Zugleich haben wir uns in den letzten zwanzig Jahren von einer Ordinarien-Universität (nicht gut!) zu einer Studenten-Universität hinbewegt (auch nicht gut!). Das heißt, meine Studenten teilen mir jetzt mit, wann sie am liebsten Prüfungen machen wollen (am liebsten natürlich gar nicht) – ja sogar welches für sie die beste Zeit für eine Vorlesung ist. Kürzlich fragte mich beispielsweise ein Student, ob er wegen eines Kletterwettkampfes in Mumbai (Indien) zwei von sechs Praktikumstagen versäumen könnte, weil er eben beides machen wollte – Klettern und Studium; alternativ könnte ich für ihn persönlich ein zusätzliches Praktikum anbieten, in dem er die verlorenen Tage nachholen könnte.
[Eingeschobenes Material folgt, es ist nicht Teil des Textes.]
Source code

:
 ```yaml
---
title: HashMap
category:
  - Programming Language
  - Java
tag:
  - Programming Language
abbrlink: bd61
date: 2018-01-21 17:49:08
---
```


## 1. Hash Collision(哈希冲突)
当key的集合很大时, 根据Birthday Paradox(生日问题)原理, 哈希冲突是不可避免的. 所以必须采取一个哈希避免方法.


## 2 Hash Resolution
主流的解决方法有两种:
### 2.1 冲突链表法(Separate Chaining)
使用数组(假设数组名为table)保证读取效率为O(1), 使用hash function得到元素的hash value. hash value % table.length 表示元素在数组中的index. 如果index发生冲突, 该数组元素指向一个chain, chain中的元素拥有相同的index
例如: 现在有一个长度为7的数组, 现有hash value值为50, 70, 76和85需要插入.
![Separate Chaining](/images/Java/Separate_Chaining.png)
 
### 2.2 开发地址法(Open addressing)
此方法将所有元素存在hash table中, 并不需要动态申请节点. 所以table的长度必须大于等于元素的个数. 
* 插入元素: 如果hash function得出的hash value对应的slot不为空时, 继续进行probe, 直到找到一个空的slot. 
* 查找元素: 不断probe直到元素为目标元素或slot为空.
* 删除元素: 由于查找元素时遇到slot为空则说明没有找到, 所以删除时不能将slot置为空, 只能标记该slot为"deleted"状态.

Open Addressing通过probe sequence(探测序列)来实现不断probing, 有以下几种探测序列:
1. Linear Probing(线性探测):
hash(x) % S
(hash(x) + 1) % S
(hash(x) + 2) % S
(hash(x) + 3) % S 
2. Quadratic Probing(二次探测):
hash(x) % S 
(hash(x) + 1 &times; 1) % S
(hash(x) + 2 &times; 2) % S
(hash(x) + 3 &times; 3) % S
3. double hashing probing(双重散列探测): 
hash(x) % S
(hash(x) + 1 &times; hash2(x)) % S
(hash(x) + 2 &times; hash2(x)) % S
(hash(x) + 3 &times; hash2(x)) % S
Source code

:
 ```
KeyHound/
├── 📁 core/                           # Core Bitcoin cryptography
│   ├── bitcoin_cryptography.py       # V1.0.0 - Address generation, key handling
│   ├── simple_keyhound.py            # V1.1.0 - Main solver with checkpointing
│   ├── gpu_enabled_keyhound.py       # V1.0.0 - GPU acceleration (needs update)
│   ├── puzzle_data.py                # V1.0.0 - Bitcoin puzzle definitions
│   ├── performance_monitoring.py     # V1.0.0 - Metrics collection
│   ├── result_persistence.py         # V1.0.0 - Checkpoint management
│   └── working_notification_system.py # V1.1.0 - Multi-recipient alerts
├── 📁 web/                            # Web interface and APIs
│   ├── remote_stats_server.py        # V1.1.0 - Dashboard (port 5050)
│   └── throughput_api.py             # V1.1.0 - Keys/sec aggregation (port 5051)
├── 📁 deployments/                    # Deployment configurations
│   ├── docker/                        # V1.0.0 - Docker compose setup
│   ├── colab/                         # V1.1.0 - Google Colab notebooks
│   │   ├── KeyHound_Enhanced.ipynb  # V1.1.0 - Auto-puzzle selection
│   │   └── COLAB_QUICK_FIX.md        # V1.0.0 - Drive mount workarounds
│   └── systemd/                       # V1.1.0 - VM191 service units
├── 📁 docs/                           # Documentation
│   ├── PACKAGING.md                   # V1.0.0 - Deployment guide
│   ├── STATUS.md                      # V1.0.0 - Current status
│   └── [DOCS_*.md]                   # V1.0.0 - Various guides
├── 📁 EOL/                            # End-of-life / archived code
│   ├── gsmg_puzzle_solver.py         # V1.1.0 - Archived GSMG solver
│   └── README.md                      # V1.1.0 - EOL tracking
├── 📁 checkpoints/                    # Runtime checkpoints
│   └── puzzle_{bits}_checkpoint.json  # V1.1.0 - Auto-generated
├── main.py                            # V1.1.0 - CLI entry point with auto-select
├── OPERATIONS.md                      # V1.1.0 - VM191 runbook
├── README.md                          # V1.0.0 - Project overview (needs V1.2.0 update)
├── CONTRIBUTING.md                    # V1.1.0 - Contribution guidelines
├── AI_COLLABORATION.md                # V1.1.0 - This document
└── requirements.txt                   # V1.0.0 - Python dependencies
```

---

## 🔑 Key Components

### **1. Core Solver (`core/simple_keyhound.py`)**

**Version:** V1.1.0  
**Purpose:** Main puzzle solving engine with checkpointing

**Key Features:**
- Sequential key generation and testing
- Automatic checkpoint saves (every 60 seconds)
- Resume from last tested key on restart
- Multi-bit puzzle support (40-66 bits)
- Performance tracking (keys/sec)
Ich glaube, hier läuft irgendetwas wirklich ganz, ganz falsch. Aber ist es „politically correct“, das auch mal so auszusprechen? Man ist ja sonst wieder gleich der autoritäre Ordinarius aus der Vorzeit.

Von daher mache ich jetzt Schluss mit dem ganzen Gejammer, liebes Laborjournal. Vermutlich ist das alles nur ein Zeichen, dass ich mich langsam aber sicher auf meine Pensionierung zubewege und viele Dinge viel zu schwarz sehe. Wie Ihr aber seht, gibt’s für Euch auch künftig weiterhin viele Agenden zu behandeln. Bleibt also weiterhin dran, Missstände in der europäischen Forschungslandschaft aufzudecken und nicht unter den Tisch zu kehren. Vermutlich werden es Euch die kommenden Generationen von Wissenschaftlerinnen und Wissenschaftlern danken. Und vermutlich werdet Ihr auch weiterhin wenig Beifall von den Fördergremien bekommen. Aber, who cares? Daher: Weiter so!

Alexander Hüttenhofer ist Professor für Molekularbiologie am Biozentrum der Medizinischen Universität Innsbruck und leitet dort das Institut für Genomik und RNomik.